Não é uma desculpa qualquer: as vantagens da democracia direta sobre a democracia representativa são flagrantes, tanto que todos nós a praticamos sempre que possível – por exemplo, quando é necessário fazer uma reunião de condôminos para decidir a reforma da portaria, ninguém cogita pagar salários a políticos profissionais para representa-lo na assembleia: todos comparecem e discutem pessoalmente. Mas há o outro lado. Uma assembleia de condôminos só tem autonomia para deliberar sobre assuntos que dizem respeito unicamente àquele condomínio. Se vai ser debatida alguma obra que afete o quarteirão inteiro, faz-se necessário fazer um assembleia maior, reunindo o pessoal de todos os prédios. Se trata-se de algo que afeta a rua inteira, a maioria preferirá deixar o assunto para a prefeitura. Um mundo governado por sovietes só é possível se for um mundo constituído de aldeias auto-suficientes, sem nenhuma interdependência. Pois havendo um mínimo de interdependência, surge logo a possibilidade de uma medida ser vantajosa para uma comuna e desvantajosa para a outra. Então, quem vai fazer a mediação? Ou reúnem-se todas as assembleias comunais em um enorme estádio e passam o resto do ano discutindo, coisa obviamente inexequível, ou cada assembleia envia delegados a uma espécie de soviete supremo – e a partir do momento em que ocorre essa delegação, acaba-se a democracia direta e recai-se em algum tipo de democracia indireta.

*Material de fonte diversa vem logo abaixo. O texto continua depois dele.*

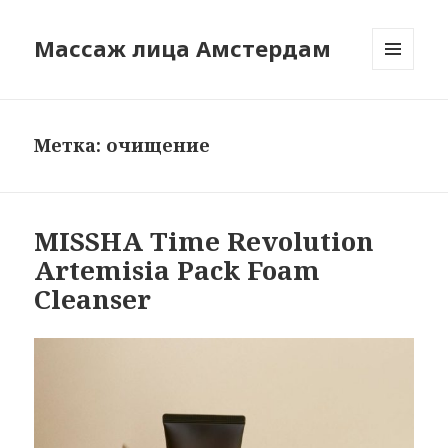
Массаж лица Амстердам
МЕНЮ
И
ВИДЖЕТЫ
Метка:
очищение
MISSHA Time Revolution
Artemisia Pack Foam
Cleanser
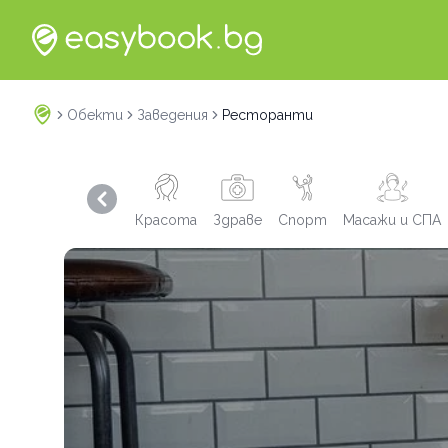
Обекти
Заведения
Ресторанти
Previous slide
Красота
Здраве
Спорт
Масажи и СПА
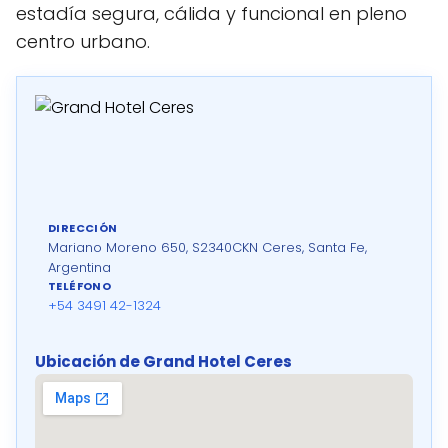
estadía segura, cálida y funcional en pleno
centro urbano.
DIRECCIÓN
Mariano Moreno 650, S2340CKN Ceres, Santa Fe,
Argentina
TELÉFONO
+54 3491 42-1324
Ubicación de Grand Hotel Ceres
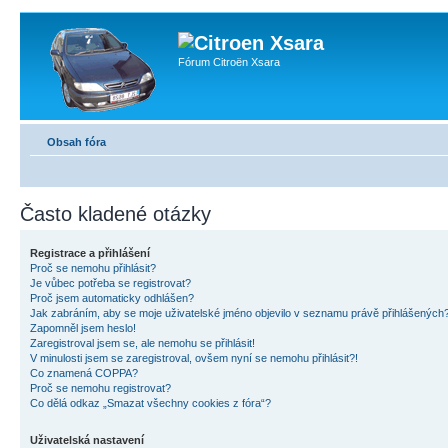
Fórum Citroën Xsara
Obsah fóra
Často kladené otázky
Registrace a přihlášení
Proč se nemohu přihlásit?
Je vůbec potřeba se registrovat?
Proč jsem automaticky odhlášen?
Jak zabráním, aby se moje uživatelské jméno objevilo v seznamu právě přihlášených
Zapomněl jsem heslo!
Zaregistroval jsem se, ale nemohu se přihlásit!
V minulosti jsem se zaregistroval, ovšem nyní se nemohu přihlásit?!
Co znamená COPPA?
Proč se nemohu registrovat?
Co dělá odkaz „Smazat všechny cookies z fóra“?
Uživatelská nastavení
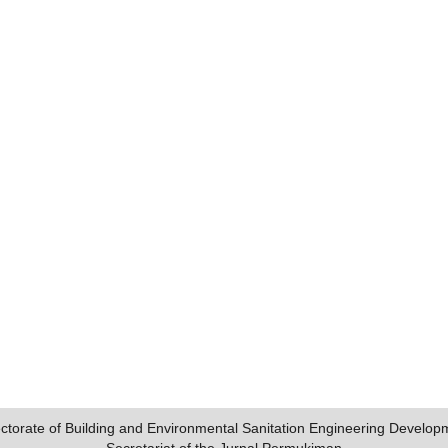
ectorate of Building and Environmental Sanitation Engineering Develop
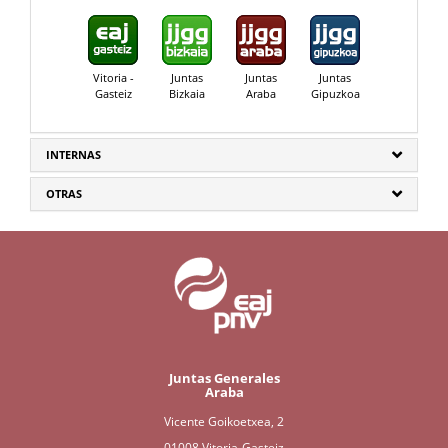
Vitoria -
Juntas
Juntas
Juntas
Gasteiz
Bizkaia
Araba
Gipuzkoa
INTERNAS
OTRAS
Juntas Generales
Araba
Vicente Goikoetxea, 2
01008 Vitoria-Gasteiz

É verdade que já houve um momento no passado em que ouviu-se o brado: todo o poder aos sovietes! Mas na Rússia revolucionária de 1917, os sovietes só detiveram o poder por poucos meses, quando o estado havia se desintegrado e o país estava em guerra civil. Tão logo a guerra foi vencida e o estado organizou-se, os sovietes foram relegados às questiúnculas internas de suas respectivas comunas, e o poder de fato passou ao partido único e seu séquito de burocratas, que passaram a tomar as decisões que afetavam a totalidade do povo. Se a Rússia de 1917 já não era uma constelação de comunas interdependentes, muito menos esse modelo se aplica ao atual mundo globalizado. Vemos, então, o verdadeiro propósito daqueles que propagandeiam a democracia direta: desautorizar os parlamentos onde a oposição tem maioria, substituindo-os por uma miríade de conselhos sem poder nem importância, e no vácuo de poder assim criado, instala-se o partido único e o Grande Líder. Em toda parte onde proclamou-se a democracia direta, viu-se a hipertrofia do poder executivo e a instauração de uma ditadura pessoal, não raro dando origem a uma dinastia familiar – foi assim na Rússia, na China, na Coréia do Norte, em Cuba, na Venezuela, na Bolívia. Não sei se o PT conseguirá fazer o mesmo por aqui, mas seu plano parece-me óbvio: se o PT vencer as eleições, ele manda os “órgãos da sociedade civil” irem pastar. Se o PT perder as eleições, ele utiliza-se desses órgãos para infiltrar-se no novo governo. O problema mesmo vai ser se esses tais órgãos, sovietes ou assembleias comunais acreditarem que são mesmo independentes e começarem a agir por conta própria, tal como já está acontecendo na Bolívia, onde cada aldeia de remanescentes de índios julga-se um Estado independente. Aí pode acontecer com o PT o mesmo que aconteceu com o aprendiz de feiticeiro: começa a mágica, e depois não consegue para-la.